▶ [Tasks]:
A. According to the text on bridging finance, what loan to value ratio do bridging lenders typically require?
B. The text on bridging finance names the things a lender must have confidence in for issues found during due diligence to lead to renegotiation rather than withdrawal of the offer. List all of them.

The introduction of increasingly stringent criteria by mainstream lenders has resulted in more widespread use of bridging finance in recent years. Bridging loans can provide welcome short term liquidity to businesses and individuals in appropriate circumstances. In order to utilise bridging finance successfully, however, it is essential for prospective borrowers to understand fully the objectives of short term lenders and the specific terminology and characteristics that distinguish bridging facilities from traditional mortgages.

The comparative flexibility and informality of the lending process is one of the key factors responsible for the increasing popularity of bridging finance. Provided a lender has confidence in the value of the underlying security, the integrity of the borrower and the proposed repayment plan, any issues identified during the course of due diligence are more likely to prompt a renegotiation of specific terms than a withdrawal of the offer. In our experience a lack of preparation by the borrower or a failure to disclose at the outset all salient information regarding the borrower’s financial circumstances or the proposed security are the issues most likely to stall the lending process. 

As advisers to bridging lenders and borrowers, there are few situations that we have not encountered. In this article we list those legal issues which most commonly threaten to derail a bridging lend, and how to prevent them arising in the first place.

Bridging Finance in a Nutshell

A bridging facility is a short term loan secured over property and used to provide additional liquidity until longer term funding becomes available. Bridging loans have a variety of uses; from the provision of urgently required funding for an auction purchase or an acquisition out of insolvency, to the release of equity to enable a business to settle liabilities or take advantage of investment opportunities. Funds can be drawn down as quickly as a week after agreement of the initial term sheet assuming the lender is comfortable with the valuation of the secured property provided by its surveyor, and the proposed exit route (such as a refinancing or a sale of the secured property or other investments). The property valuation is key; provided this is in line with expectations, a bridging lender will not usually require the more detailed financial projections which are a prerequisite of longer term funding. Bridging lenders will typically require a loan to value ratio (the amount they are willing to provide against the value of the property) of between 60% and 70%.

Typical Terms

Whilst most clauses in a bridging facility letter will be similar to those in a standard term loan, certain provisions are unique to short term lending and their implications are not always fully appreciated by a borrower inexperienced in arranging bridging finance.

▶ [Information shown]:
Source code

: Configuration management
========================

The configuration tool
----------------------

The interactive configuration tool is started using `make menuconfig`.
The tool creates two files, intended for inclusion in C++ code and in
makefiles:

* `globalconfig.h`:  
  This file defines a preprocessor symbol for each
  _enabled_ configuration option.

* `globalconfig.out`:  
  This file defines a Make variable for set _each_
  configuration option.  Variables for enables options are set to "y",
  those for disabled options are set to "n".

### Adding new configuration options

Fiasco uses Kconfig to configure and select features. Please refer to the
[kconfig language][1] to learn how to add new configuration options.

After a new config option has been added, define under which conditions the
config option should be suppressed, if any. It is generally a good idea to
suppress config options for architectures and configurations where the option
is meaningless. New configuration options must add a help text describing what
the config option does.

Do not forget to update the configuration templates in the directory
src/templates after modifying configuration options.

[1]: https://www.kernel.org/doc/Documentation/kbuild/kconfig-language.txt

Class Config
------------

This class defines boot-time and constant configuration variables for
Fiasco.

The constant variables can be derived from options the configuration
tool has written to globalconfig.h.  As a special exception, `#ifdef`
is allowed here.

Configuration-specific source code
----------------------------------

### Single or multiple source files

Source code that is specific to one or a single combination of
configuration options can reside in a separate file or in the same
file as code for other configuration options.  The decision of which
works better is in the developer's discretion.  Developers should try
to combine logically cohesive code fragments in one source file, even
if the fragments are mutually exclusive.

▶ [Answers to the problems]:
A. Between 60% and 70%.

B.
- The value of the underlying security
- The integrity of the borrower
- The proposed repayment plan